---------- DATA FOR ANALYSIS
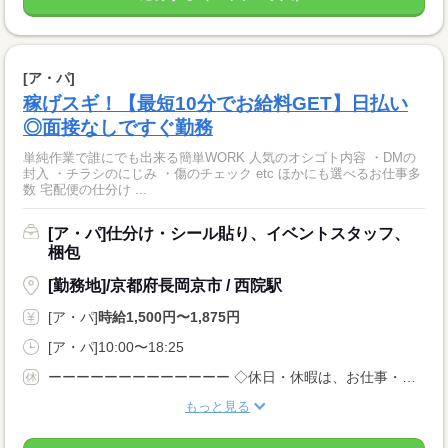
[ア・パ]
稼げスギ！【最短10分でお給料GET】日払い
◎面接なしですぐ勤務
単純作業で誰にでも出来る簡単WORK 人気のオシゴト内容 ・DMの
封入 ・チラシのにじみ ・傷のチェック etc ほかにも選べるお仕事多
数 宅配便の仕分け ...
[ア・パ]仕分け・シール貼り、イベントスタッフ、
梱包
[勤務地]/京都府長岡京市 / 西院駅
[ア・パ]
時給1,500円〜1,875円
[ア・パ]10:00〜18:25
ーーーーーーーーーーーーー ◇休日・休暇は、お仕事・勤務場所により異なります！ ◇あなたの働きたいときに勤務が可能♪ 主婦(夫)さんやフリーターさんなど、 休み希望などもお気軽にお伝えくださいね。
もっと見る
--------------------
- _TRY IT_:
In the records above, take every line from the opening one through the line with "[ア・パ]10:00〜18:25" and repeat it exactly; pictures are not part of the copy.

- _YOUR RESPONSE_:
[ア・パ]
稼げスギ！【最短10分でお給料GET】日払い
◎面接なしですぐ勤務
単純作業で誰にでも出来る簡単WORK 人気のオシゴト内容 ・DMの
封入 ・チラシのにじみ ・傷のチェック etc ほかにも選べるお仕事多
数 宅配便の仕分け ...
[ア・パ]仕分け・シール貼り、イベントスタッフ、
梱包
[勤務地]/京都府長岡京市 / 西院駅
[ア・パ]
時給1,500円〜1,875円
[ア・パ]10:00〜18:25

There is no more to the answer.